The lethal combination of mites and viruses quickly killed off most of the feral colonies in North America, removing a critical part of the honey bee gene pool. No longer able to find sufficient wild bees, beekeepers were forced to import bees from elsewhere. As a result, most of our managed colonies have been raised from production queens that, by definition, have a limited supply of genes.

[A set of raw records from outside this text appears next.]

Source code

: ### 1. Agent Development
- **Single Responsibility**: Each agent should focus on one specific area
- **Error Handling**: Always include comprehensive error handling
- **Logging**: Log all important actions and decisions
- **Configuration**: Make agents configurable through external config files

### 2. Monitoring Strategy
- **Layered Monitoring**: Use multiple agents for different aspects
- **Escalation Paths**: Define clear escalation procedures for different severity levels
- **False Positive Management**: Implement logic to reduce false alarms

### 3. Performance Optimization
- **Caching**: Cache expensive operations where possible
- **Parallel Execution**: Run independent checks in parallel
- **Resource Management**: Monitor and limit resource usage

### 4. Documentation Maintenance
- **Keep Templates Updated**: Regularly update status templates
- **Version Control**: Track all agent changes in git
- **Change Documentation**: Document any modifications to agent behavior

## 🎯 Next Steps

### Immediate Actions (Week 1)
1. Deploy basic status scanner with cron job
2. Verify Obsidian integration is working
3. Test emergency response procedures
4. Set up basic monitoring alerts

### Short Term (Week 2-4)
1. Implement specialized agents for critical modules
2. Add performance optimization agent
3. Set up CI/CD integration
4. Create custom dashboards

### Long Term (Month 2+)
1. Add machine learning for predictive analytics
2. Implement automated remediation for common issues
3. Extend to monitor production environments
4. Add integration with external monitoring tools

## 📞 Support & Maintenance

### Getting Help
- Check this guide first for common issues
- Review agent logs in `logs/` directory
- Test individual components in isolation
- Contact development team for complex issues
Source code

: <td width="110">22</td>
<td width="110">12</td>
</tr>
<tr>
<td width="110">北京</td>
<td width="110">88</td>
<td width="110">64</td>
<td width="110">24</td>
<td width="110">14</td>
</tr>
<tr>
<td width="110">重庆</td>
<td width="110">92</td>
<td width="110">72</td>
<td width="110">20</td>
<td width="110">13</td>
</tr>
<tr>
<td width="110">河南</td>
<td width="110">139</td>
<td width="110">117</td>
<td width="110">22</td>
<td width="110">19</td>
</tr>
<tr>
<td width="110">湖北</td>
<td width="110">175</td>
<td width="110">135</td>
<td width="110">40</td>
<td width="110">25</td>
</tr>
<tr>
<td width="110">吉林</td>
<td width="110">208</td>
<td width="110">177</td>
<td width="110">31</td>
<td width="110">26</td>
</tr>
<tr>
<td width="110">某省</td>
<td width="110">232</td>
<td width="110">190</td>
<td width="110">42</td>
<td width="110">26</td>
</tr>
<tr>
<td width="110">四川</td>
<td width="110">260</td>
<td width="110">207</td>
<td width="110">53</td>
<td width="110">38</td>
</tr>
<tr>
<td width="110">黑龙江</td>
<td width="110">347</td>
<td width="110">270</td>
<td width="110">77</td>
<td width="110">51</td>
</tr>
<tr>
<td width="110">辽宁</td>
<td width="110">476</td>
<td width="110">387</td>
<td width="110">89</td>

. . . To meet the demand for replacement colonies, queens are produced in large quantities in the south and shipped all over the country . . . [But] there just aren’t that many genes to pick from anymore. As a result, the exhausted gene pool was spread from sea to shining sea.
And it gets worse. You and fifty other beekeepers in your county have bees with nearly identical genetics simply because everyone in your local bee club bought bees from the same producer. They all arrived in one truck, so in addition to having the same genes, they have the same diseases. It means the drones hanging out in your local drone congregation area have the same genes as well. So if you are trying to raise your own queens to overcome a shallow gene pool, the odds are stacked against you from the start. It’s one heck of a mess.
Genetic diversity is the key to any populations ability to adapt biologically,  and bees are teetering.  Ideally, I would find colonies that were survivors and breed my own queens to local conditions, but that is easier said than done -- especially for someone who is only beginning to learn the craft.  I'm 0 for 4 when it comes to over-wintering colonies, and this year again I will have to purchase bees from the breeders in the south.  If I can manage to establish colonies I will re-queen them with Purvis Gold or some other non-standard genotype, if only to break out of this vicious cycle of decline.